42 Kommentare zu “Dialog 22: Per Anhalter

  1. Mir fällt auf, dass ich wirklich noch nie im Leben als Anhalter mitgefahren bin. Ob man da mitunter wirklich so interessante Menschen trifft, wie man in Erzählungen und Filmen sieht?

      1. Man erzählt halt meistens nur von den Erlebnissen, wo es etwas zu erzählen gab. Von allen anderen Mitfahrten bleibt man zum Glück selbst im Small Talk verschont.

  2. Die kreischende Tunte wurde zur Rarität, die elegsnte Dragqueen gehört hingegen längst zum Mainstream. Jedenfalls kenne ich viele (Hetero-)Freunde, die sich am Abend Ru Paul’s Drag Race anschauen.

      1. Im Fernsehen oder live?
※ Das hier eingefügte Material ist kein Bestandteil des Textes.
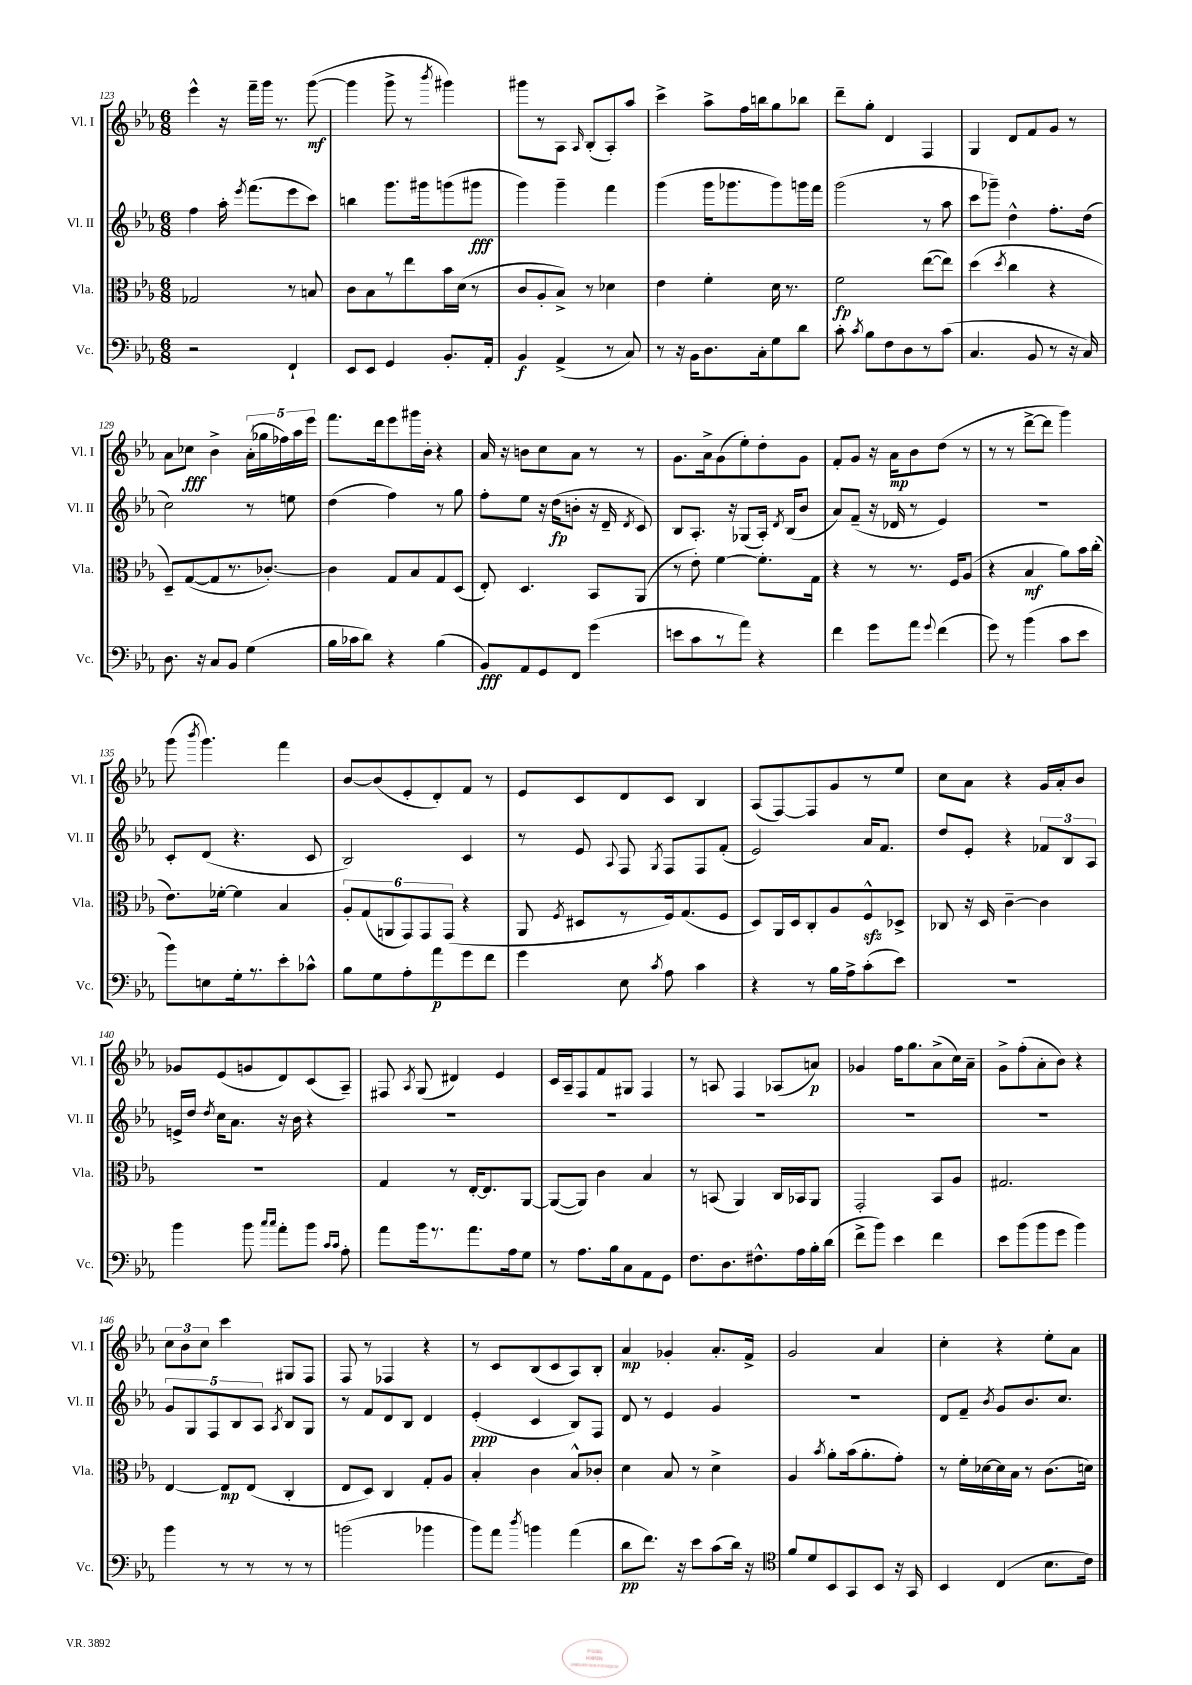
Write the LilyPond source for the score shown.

Dragkämpfe im Schlamm könnte ich mir eigentlich ganz gut vorstellen.

    1. Der Eurovision Song Contest ist noch so ein ziemlich schwules Großevent, das es in den Mainstream geschafft hat. Aber wahrscheinlich haben die meisten Zuschauer erstmal gar nicht gemerkt was sie sich da anschauen und dann war es auf einmal zu spät.

      1. War das schön, als noch Lys Assia und Udo Jürgens gewannen! Die seelenlosen Effekte jetzt sind mir zu stromlinienförmig. Bin um 21.00 Uhr ins Bett gegangen. Der Gay Punk aus Italien reichte mir heute als Facebook-Frühstück und schafft es bestimmt nicht in meinen ‚Liedschatten‘.
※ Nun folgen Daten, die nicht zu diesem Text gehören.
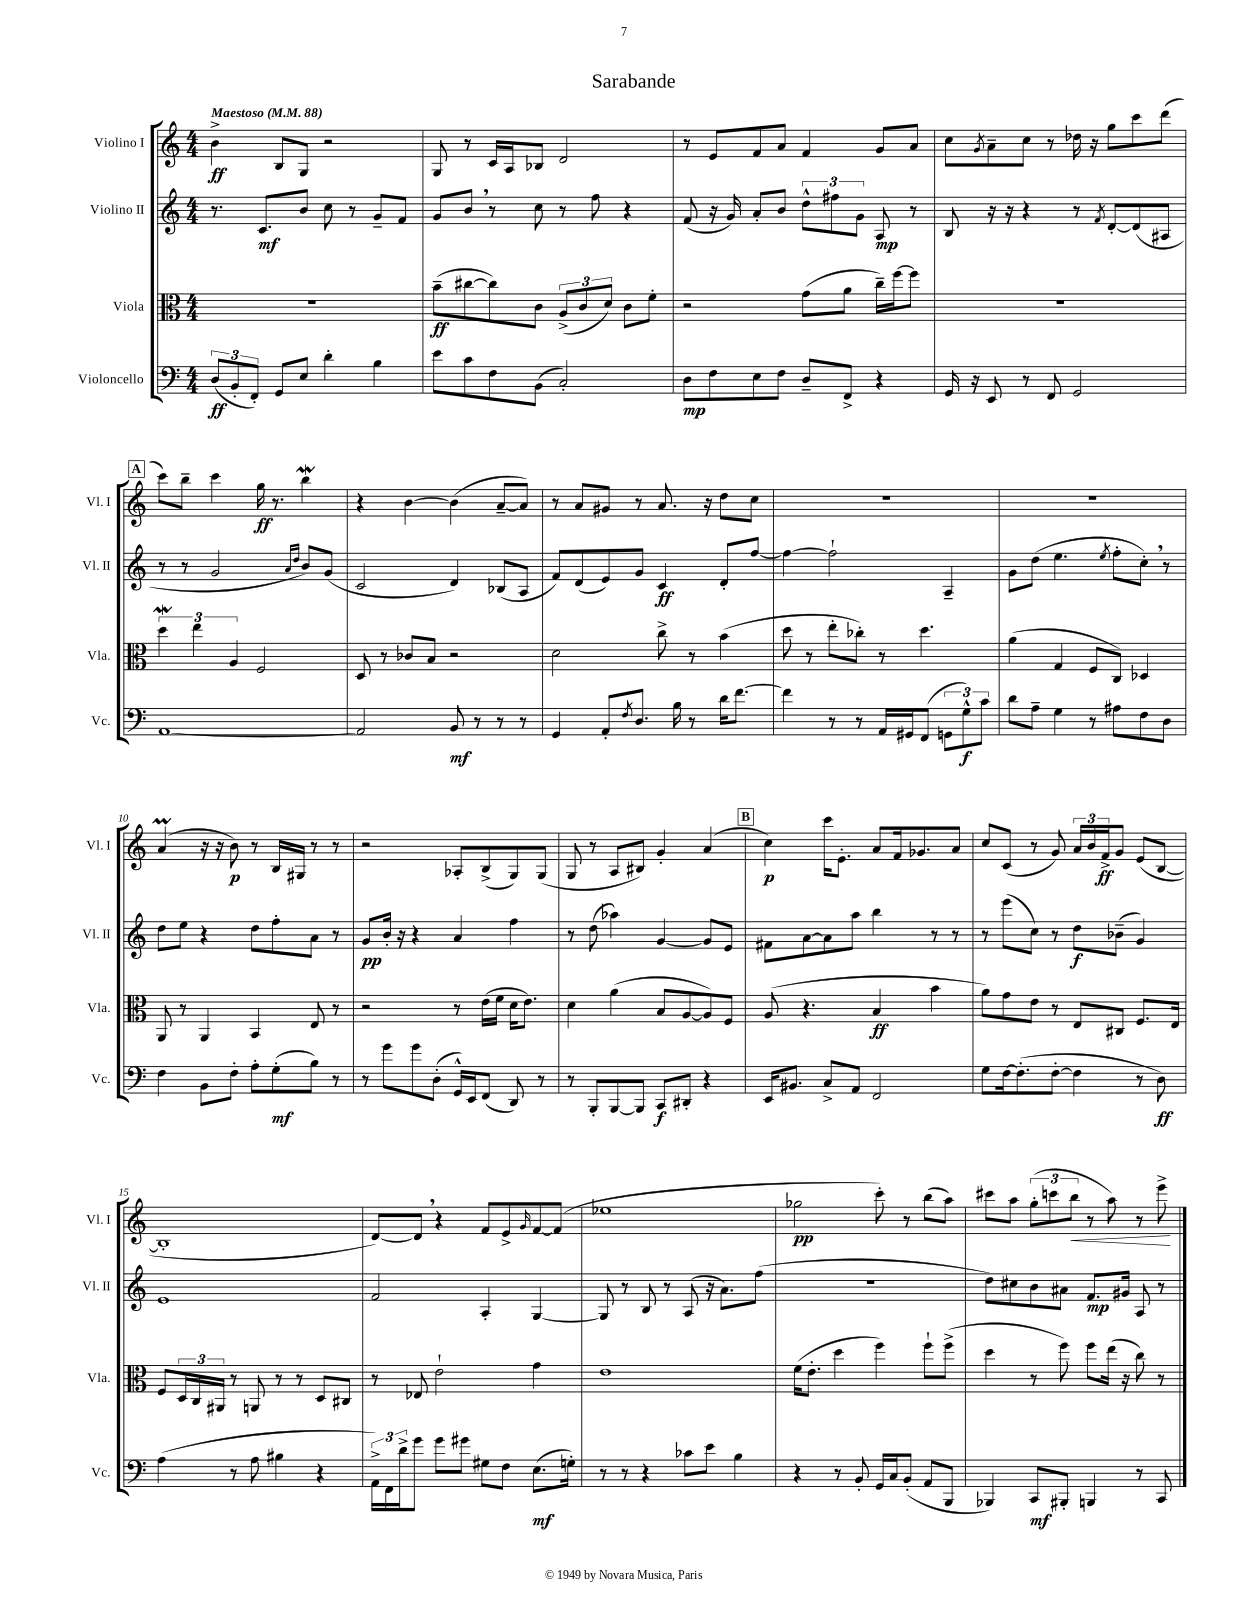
\header { title = "Sarabande" }
<<
\new StaffGroup <<
\new Staff = "s0" \with { instrumentName = "Violino I" shortInstrumentName = "Vl. I" } {
    \clef treble \key c \major \numericTimeSignature \time 4/4 \tempo "Maestoso" 4 = 88
    b'4->\ff b8 g8 r2 |
    g8 r8 c'16 a16 bes8 d'2 |
    r8 e'8 f'8 a'8 f'4 g'8 a'8 |
    c''8 \acciaccatura { g'8 } a'8-- c''8 r8 des''16 r16 g''8 c'''8 d'''8( |
    \mark \markup { \box "A" } c'''8) b''8-- c'''4 g''16\ff r8. b''4\mordent |
    r4 b'4~ b'4( a'8~-- a'8) |
    r8 a'8 gis'8 r8 a'8. r16 d''8 c''8 |
    R1 |
    R1 |
    a'4\prall( r16 r16 b'8\p) r8 b16 gis16 r8 r8 |
    r2 aes8-. b8->( g8) g8( |
    g8 r8 a8 bis8) g'4-. a'4( |
    \mark \markup { \box "B" } c''4\p) c'''16 e'8.-. a'8 f'16 ges'8. a'8 |
    c''8 c'8( r8 g'8) \tuplet 3/2 { a'16 b'16 f'16->\ff } g'8 e'8( b8~ |
    b1-. |
    d'8~) d'8 \breathe r4 f'8 e'8-> \grace { g'16 } f'8~ f'8( |
    ees''1 |
    ges''2\pp c'''8-.) r8 b''8( a''8) |
    cis'''8 a''8 \tuplet 3/2 { g''8-.( c'''8 b''8\< } r8 a''8) r8 e'''8->\! \bar "|." |
}
\new Staff = "s1" \with { instrumentName = "Violino II" shortInstrumentName = "Vl. II" } {
    \clef treble \key c \major \numericTimeSignature \time 4/4
    r8. c'8.\mf b'8 c''8 r8 g'8-- f'8 |
    g'8 b'8 \breathe r8 c''8 r8 f''8 r4 |
    f'8( r16 g'16) a'8-. b'8 \tuplet 3/2 { d''8-^ fis''8 g'8 } a8\mp r8 |
    b8 r16 r16 r4 r8 \acciaccatura { f'8 } d'8~-. d'8( ais8 |
    \mark \markup { \box "A" } r8 r8 g'2 \grace { a'16 d''16 } b'8) g'8( |
    c'2 d'4) bes8( a8 |
    f'8) d'8( e'8) g'8 c'4\ff d'8-. f''8~ |
    f''4~ f''2-! a4-- |
    g'8 d''8( e''4. \acciaccatura { e''8 } f''8-. c''8-.) \breathe r8 |
    d''8 e''8 r4 d''8 f''8-. a'8 r8 |
    g'8\pp b'16-. r16 r4 a'4 f''4 |
    r8 d''8( aes''4) g'4~ g'8 e'8 |
    \mark \markup { \box "B" } fis'8 a'8~ a'8 a''8 b''4 r8 r8 |
    r8 e'''8( c''8) r8 d''8\f bes'8--( g'4) |
    e'1 |
    f'2 a4-. g4~ |
    g8 r8 b8 r8 a8( r16 a'8.) f''8( |
    r1 |
    d''8) cis''8 b'8 ais'8 f'8.\mp gis'16 a8 r8 \bar "|." |
}
\new Staff = "s2" \with { instrumentName = "Viola" shortInstrumentName = "Vla." } {
    \clef alto \key c \major \numericTimeSignature \time 4/4
    R1 |
    b'8--\ff( cis''8~ cis''8) c'8 \tuplet 3/2 { a8->( c'8 d'8) } c'8 f'8-. |
    r2 g'8( a'8 c''16--) f''16~ f''8 |
    R1 |
    \mark \markup { \box "A" } \tuplet 3/2 { d''4\mordent e''4 a4 } f2 |
    d8 r8 ces'8 b8 r2 |
    d'2 c''8-> r8 b'4( |
    d''8 r8 e''8-. ces''8-.) r8 d''4. |
    a'4( g4 f8 c8) des4 |
    a,8 r8 a,4 b,4 e8 r8 |
    r2 r8 e'16( f'16 d'16 e'8.) |
    d'4 a'4( b8 a8~ a8) f8 |
    \mark \markup { \box "B" } a8( r4. b4\ff b'4 |
    a'8) g'8 e'8 r8 e8 cis8 f8. e16 |
    f8 \tuplet 3/2 { d16 c16 ais,16 } r8 a,8 r8 r8 d8 cis8 |
    r8 ees8 e'2-! g'4 |
    e'1 |
    f'16( e'8.-. d''4 f''4) f''8-! f''8->( |
    d''4 r8 f''8) f''8 e''16( r16 c''8) r8 \bar "|." |
}
\new Staff = "s3" \with { instrumentName = "Violoncello" shortInstrumentName = "Vc." } {
    \clef bass \key c \major \numericTimeSignature \time 4/4
    \tuplet 3/2 { d8\ff( b,8-. f,8-.) } g,8 e8 d'4-. b4 |
    e'8 c'8 f8 b,8( c2-.) |
    d8\mp f8 e8 f8 d8-- f,8-> r4 |
    g,16 r16 e,8 r8 f,8 g,2 |
    \mark \markup { \box "A" } a,1~ |
    a,2 b,8\mf r8 r8 r8 |
    g,4 a,8-. \acciaccatura { f8 } d8. b16 r8 d'16 f'8.~ |
    f'4 r8 r8 a,16 gis,16 f,8( \tuplet 3/2 { g,8 g8-^\f) c'8 } |
    d'8 a8-- g4 r8 ais8 f8 d8 |
    f4 b,8 f8-. a8-. g8-.\mf( b8) r8 |
    r8 g'8 g'8 d8-.( g,16-^) e,16 f,8( d,8) r8 |
    r8 b,,8-. b,,8~ b,,8 c,8\f dis,8-. r4 |
    \mark \markup { \box "B" } e,16 bis,8. c8-> a,8 f,2 |
    g8 f16~ f8.-.( f8~-. f4 r8 d8\ff) |
    a4( r8 a8 bis4 r4 |
    \tuplet 3/2 { a,16->) f,16 d'16-> } g'8 g'8 gis'8 gis8 f8 e8.\mf( g16-.) |
    r8 r8 r4 ces'8 e'8 b4 |
    r4 r8 b,8-. g,16 c16 b,8-.( a,8 b,,8 |
    bes,,4) c,8\mf bis,,8-. b,,4 r8 c,8 \bar "|." |
}
>>
>>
      2. Kunst im Wettbewerb ist ja auch schon im Ansatz eine absurde Idee. Gerade weil es ja eben nicht um so etwas wie Gesangstechnik geht, sondern um … naja um was eigentlich? Jedenfalls hat uns der italienische Sänger gelehrt, dass man vor laufender Kamera koksen kann (oder doch nicht?) und dass Unterwäsche überbewertet ist. Hätte schlimmer kommen können.

      3. Es geht um den größten gemeinsamsten Mainstream-Nenner. Und um viel, manchmal wie im Kölner Karneval etwas verkrampfte, gute Laune. Manchmal macht das aber trotzdem Spaß.

  3. Normale Männer werden schicker und in den größeren Städten kann man den Durchschnittshetero auch kaum vom Durchschnittsschwulen unterscheiden.

      1. Zumindest wenn man ein weitergehendes Interesse hat scheint das eine naheliegende Vorgehensweise zu sein. Wer gerne flirtet ist auf jeden Fall im Vorteil.

  4. Ich glaube man kann schon von deutlich unter neunzig Prozent frauenorientierter Männer ausgehen. In Umfragen liegt man ja meistens um die 10% LGBTQ-Zugehörigkeit, aber da kann man doch sicher sein, dass solche Fragen nicht alle ehrlich beantworten.

    1. Das glaube ich auch. Also über die Anteile bin ich ehrlich gesagt nicht informiert, aber dass jeder in solchen Umfragen frei von der Leber Auskunft gibt denke ich eben auch nicht.

      1. Selbstbetrug, falsche Scham … Man denkt an die fürchterlich falschen Wahlumfragen in den USA 2016

  5. Was macht den Mann aus? Da wird es nach Corona nochmal eine gehörige Portion Genderitis geben, wo man dieser Frage nachgehen wird. Ich glaube allerdings nicht, dass man sich da wirklich einig wird.

      1. Biologisch gesehen sollte das recht eindeutig sein. Wenn es um andere Eigenschaften geht wird sich dann aber doch gerne über die Definition eines echten Mannes gestritten.

      2. Für viele Schwule muss ein Mann ja ebenfalls richtig machomäßig männlich sein. Masc4masc heißt das dann neudeutsch. Vorbild ist dann anscheinend doch wieder John Wayne.

  6. Hahaha, die Schwindel-Übungen beim jungen Fensterputzer würde ich gerne sehen! Wieder ein ziemlich gelungener Dialog. Ich mag diese Absurditäten doch sehr.

    1. Diese kulturbedürftigen Menschen lassen sich spätestens jetzt alle mit Astra impfen und sind spätestens bis zum Saisonstart immunisiert.

      1. Ob zumindest die Psychiater einen Aufschwung erleben? Oder ist das doch alles nur ein großes Jammern?

      2. Anderen Generationen hat das Schicksal auch schon mal ein freudloses Jugendjahr ins Füllhorn gelegt. Die wenigsten sind daran zugrunde gegangen. Manche haben davon profitiert.

  7. Es macht ja immer Spaß sich Leute anzuschauen, z.B. am Sonntag im Café. Das Aufregen gehört halt eben auch dazu – und macht vielen sicher auch genauso viel Spaß wie das Schauen.

    1. Nur ist das Beobachten von Passanten meistens ja ziemlich unschuldig. Die Aufregung über das Anderssein von Menschen, die einem fremd sind, kann hingegen schnell bösartige Züge annehmen.

      1. Das liegt nicht zuletzt daran, dass es einfacher (und eben leider auch oft lustiger) ist übereinander als miteinander zu reden.